Is KC and KP the same?

Kc is the equilibrium constant when it is found through the use of concentrations, while Kp is the equilibrium constant when it is found through the use of partial pressures.

Under what condition KP KC and KX are equal?

S : Kc, Kp and Kx are the equilibrium constants of a reaction in terms of concentration, pressure and mole fraction respectively. E : Kc and Kp do not depend on equilibrium pressure but Kx depends upon equilibrium pressure if Δn=0.

Does KP depend on pressure?

Since the equilibrium constant Kp is a function of ΔGorxn which is defined for a specific composition (all reactants in their standard states and at unit pressure (or fugacity), changes in pressure have no effect on equilibrium constants for a fixed temperature.

Is KP dependent on temperature?

The position of equilibrium doesn’t need to move to keep Kp constant. Equilibrium constants are changed if you change the temperature of the system. Kc or Kp are constant at constant temperature, but they vary as the temperature changes. You can see that as the temperature increases, the value of Kp falls.

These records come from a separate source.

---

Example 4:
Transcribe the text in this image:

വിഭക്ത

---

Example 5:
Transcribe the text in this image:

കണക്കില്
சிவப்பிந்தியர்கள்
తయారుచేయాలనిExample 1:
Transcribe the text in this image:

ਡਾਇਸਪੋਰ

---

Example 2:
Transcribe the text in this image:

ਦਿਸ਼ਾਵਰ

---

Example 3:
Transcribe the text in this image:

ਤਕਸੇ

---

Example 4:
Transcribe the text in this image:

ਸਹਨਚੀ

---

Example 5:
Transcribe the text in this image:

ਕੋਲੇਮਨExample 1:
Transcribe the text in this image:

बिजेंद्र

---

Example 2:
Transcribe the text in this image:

Does KP change with volume?

Because there is an equal number of moles on both sides of the reaction, an increase in volume will have no effect on the equilibrium and thus there is no shift in the direction. Similarly, when you decrease the volume there is no effect on the equilibrium.

Does KP have to be ATM?

of Kp. Since each term p(X)/p0(X) is a ratio of two pressures, it is a number. The logarithm function operates on numbers only; it does not operate on physical quantities. Therefore Kp must be a number, not some value with units such as atm – 1 .

What is unit of KC?

Kc is in terms of molarity and Kp is in terms of pressure. Also both of them are ratios of respective quantities [ ratio of molarity(s) in Kc and ratio of pressure(s) in Kp], so they should be dimensionless according to dimensional analysis. But in some places I have seen units mentioned along with both Kc and Kp.

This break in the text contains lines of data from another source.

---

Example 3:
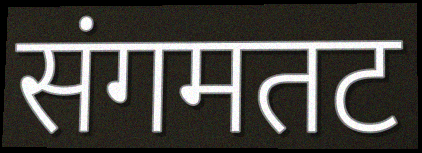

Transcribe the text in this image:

संगमतट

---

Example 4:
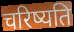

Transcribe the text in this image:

चरिष्यति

Why are KC and KP taken as dimensionless?

Kc and Kp are also dimensionless, as they are defined properly using activities of the reactants and products which are dimensionless too. For simple calculations for Kp, dividing by the standard pressure of 1 bar for each component in the ratio brought to any power will always yield a dimensionless result.

Is KC affected by pressure?

Changes in pressure moves the system to one direction or the other (depending on the moles of reactant and product gases), but does not affect the value of kc or kp. The equilibrium is being desturbed by the pressure change and responds to re-establish the value of the equilibrium constant.

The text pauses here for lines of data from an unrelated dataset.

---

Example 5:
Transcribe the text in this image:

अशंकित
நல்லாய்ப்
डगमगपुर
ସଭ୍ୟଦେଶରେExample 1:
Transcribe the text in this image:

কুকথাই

What is the relationship between Q and KC?

Q can be used to determine which direction a reaction will shift to reach equilibrium. If K > Q, a reaction will proceed forward, converting reactants into products. If K < Q, the reaction will proceed in the reverse direction, converting products into reactants. If Q = K then the system is already at equilibrium.

Does changing pressure affect equilibrium?

Le Chatelier’s principle implies that a pressure increase shifts an equilibrium to the side of the reaction with the fewer number of moles of gas, while a pressure decrease shifts an equilibrium to the side of the reaction with the greater number of moles of gas.

Why does pressure and concentration not affect KC?

If the gas is one of the reactants or products, this would affect one of the concentrations, and the reaction will have to shift to reestablish equilibrium. Again, this changes one of the rates, but does not affect the rate constants, so Kc is unaffected.

Why does a catalyst not change the equilibrium constant?

This is because a catalyst speeds up the forward and back reaction to the same extent and adding a catalyst does not affect the relative rates of the two reactions, it cannot affect the position of equilibrium. A catalyst speeds up the rate at which a reaction reaches dynamic equilibrium.

What is the value of KP for the reverse reaction?

1 Answer. Kc of reverse reaction should just be the reciprocal of forward Kc. So, Kc of reverse reaction is 11752.

What is the equilibrium constant for the reverse reaction?

The equilibrium expression written for a reaction written in the reverse direction is the reciprocal of the one for the forward reaction. K’ is the constant for the reverse reaction and K is that of the forward reaction.

What is the equation of equilibrium?

In order for a system to be in equilibrium, it must satisfy all three equations of equilibrium, Sum Fx = 0, Sum Fy = 0 and Sum M = 0. Begin with the sum of the forces equations. The simplest way to solve these force systems would be to break the diagonal forces into their component pars.